Vorgehen —
Bitte schreiben Sie aus dem Text über den Film Cameraperson unten den Abschnitt wortgetreu ab, der mit den Worten „Donnerstag, 28.09., 18.45“ beginnt und mit „Entwürfen einer Filmemacherin.“ endet.

Textauszug —
Cameraperson

REGIE: Kirsten Johnson   LAND: Vereinigte Staaten   JAHR: 2016   SPRACHE(N): Englisch, Arabisch, Dari, Bosnisch, Hausa   UNTERTITEL: Englisch, Deutsch   LÄNGE: 102 min  

VORSTELLUNGEN

Donnerstag, 28.09., 18.45 Uhr, kommkino in Anwesenheit von Kirsten Johnson
Montag, 02.10., 17.30 Uhr, kommkino

SEKTION: Internationales Forum

Kirsten Johnsons CAMERAPERSON beschäftigt sich mit dem oft idealistischen und immer verzwickten Wunsch, über dokumentarische Bilder eine Verbindung zum Zuschauer zu schaffen. In enger Zusammenarbeit mit dem Schnittmeister Nels Bangerter, arbeitet sich Johnson durch eine Sammlung unbenutzter Materialien aus ihrer langen Karriere als Kamerafrau und erstellt aus diesen Bruchstücken eine Art Selbstportrait, ein Tagebuch, bestehend aus den verworfenen Entwürfen einer Filmemacherin.

Quellenmaterial —
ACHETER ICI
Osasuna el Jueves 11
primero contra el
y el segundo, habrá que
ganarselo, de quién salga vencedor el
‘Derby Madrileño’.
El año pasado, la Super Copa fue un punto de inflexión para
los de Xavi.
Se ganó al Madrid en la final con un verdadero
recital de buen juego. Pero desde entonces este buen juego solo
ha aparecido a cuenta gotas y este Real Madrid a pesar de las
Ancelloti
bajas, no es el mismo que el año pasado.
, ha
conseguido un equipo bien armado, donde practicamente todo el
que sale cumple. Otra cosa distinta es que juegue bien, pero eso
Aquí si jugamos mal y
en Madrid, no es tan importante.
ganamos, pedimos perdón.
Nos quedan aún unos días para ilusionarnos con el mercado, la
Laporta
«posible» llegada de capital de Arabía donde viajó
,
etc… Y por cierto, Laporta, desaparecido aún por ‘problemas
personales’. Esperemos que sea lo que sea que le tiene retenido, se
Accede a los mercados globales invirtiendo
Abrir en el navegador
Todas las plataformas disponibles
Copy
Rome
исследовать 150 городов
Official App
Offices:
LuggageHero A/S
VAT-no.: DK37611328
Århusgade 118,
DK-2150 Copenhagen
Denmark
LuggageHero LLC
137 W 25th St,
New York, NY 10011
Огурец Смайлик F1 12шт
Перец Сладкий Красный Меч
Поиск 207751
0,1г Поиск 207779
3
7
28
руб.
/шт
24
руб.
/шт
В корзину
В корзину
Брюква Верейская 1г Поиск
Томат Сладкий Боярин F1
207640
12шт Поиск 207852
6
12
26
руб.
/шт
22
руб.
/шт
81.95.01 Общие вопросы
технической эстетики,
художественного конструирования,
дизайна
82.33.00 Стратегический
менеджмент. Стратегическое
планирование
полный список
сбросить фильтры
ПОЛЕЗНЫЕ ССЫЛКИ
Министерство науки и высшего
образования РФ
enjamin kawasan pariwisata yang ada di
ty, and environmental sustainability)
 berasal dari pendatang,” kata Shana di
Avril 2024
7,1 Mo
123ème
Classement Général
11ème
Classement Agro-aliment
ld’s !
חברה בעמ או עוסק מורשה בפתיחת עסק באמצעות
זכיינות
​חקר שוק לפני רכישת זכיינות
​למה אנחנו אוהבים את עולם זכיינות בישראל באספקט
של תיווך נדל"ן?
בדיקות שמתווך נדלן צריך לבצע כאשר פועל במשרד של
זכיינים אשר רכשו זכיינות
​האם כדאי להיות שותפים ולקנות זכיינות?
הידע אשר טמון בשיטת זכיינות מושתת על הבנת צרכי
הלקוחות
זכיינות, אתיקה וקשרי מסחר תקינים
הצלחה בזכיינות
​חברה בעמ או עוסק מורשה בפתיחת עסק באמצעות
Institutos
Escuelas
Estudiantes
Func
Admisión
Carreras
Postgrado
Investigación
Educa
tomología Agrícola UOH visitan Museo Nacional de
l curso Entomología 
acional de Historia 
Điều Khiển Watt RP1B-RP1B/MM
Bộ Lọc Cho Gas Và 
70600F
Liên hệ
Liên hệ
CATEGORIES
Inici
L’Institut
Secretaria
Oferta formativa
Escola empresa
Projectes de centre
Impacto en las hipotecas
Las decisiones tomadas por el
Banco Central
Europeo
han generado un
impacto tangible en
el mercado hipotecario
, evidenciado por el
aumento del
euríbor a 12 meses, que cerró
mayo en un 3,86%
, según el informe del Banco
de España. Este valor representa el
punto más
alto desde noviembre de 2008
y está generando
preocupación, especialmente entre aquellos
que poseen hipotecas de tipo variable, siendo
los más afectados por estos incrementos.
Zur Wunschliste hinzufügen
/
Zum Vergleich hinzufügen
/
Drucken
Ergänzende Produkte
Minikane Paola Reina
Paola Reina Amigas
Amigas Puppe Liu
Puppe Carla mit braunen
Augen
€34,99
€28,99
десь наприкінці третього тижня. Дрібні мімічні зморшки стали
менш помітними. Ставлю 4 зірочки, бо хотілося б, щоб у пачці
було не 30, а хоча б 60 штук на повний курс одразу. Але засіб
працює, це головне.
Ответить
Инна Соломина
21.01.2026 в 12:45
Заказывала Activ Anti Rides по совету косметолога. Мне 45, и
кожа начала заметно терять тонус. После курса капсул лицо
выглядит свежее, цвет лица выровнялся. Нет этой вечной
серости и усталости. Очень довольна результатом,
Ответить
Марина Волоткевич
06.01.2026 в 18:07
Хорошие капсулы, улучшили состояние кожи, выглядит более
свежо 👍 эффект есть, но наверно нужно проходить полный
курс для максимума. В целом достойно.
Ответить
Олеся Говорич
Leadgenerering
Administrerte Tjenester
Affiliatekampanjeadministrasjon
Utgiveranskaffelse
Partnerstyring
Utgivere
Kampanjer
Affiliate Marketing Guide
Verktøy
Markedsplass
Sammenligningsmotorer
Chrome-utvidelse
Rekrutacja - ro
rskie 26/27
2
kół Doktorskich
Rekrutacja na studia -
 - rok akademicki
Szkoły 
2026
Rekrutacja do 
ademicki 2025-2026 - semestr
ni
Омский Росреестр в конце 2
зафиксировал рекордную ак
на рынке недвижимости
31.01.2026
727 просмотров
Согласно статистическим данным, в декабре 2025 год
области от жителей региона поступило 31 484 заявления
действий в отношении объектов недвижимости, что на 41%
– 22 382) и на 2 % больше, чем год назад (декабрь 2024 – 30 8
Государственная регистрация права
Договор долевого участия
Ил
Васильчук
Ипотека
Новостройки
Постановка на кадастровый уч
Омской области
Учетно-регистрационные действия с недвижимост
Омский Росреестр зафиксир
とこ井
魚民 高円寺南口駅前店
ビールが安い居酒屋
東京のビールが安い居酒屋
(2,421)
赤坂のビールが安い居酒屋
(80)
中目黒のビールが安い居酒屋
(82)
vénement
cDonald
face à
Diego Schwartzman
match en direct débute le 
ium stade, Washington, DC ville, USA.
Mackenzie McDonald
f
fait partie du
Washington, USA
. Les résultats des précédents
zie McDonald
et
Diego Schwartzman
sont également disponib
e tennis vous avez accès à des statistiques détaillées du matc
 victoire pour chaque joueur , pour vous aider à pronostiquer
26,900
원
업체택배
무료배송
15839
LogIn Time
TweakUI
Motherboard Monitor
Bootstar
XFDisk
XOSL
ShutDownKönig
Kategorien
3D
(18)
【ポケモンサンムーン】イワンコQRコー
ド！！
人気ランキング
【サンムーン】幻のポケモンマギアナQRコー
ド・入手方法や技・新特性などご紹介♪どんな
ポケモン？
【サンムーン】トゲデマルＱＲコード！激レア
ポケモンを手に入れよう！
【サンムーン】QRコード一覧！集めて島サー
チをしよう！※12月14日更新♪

Ausgabe —
Donnerstag, 28.09., 18.45 Uhr, kommkino in Anwesenheit von Kirsten Johnson
Montag, 02.10., 17.30 Uhr, kommkino

SEKTION: Internationales Forum

Kirsten Johnsons CAMERAPERSON beschäftigt sich mit dem oft idealistischen und immer verzwickten Wunsch, über dokumentarische Bilder eine Verbindung zum Zuschauer zu schaffen. In enger Zusammenarbeit mit dem Schnittmeister Nels Bangerter, arbeitet sich Johnson durch eine Sammlung unbenutzter Materialien aus ihrer langen Karriere als Kamerafrau und erstellt aus diesen Bruchstücken eine Art Selbstportrait, ein Tagebuch, bestehend aus den verworfenen Entwürfen einer Filmemacherin.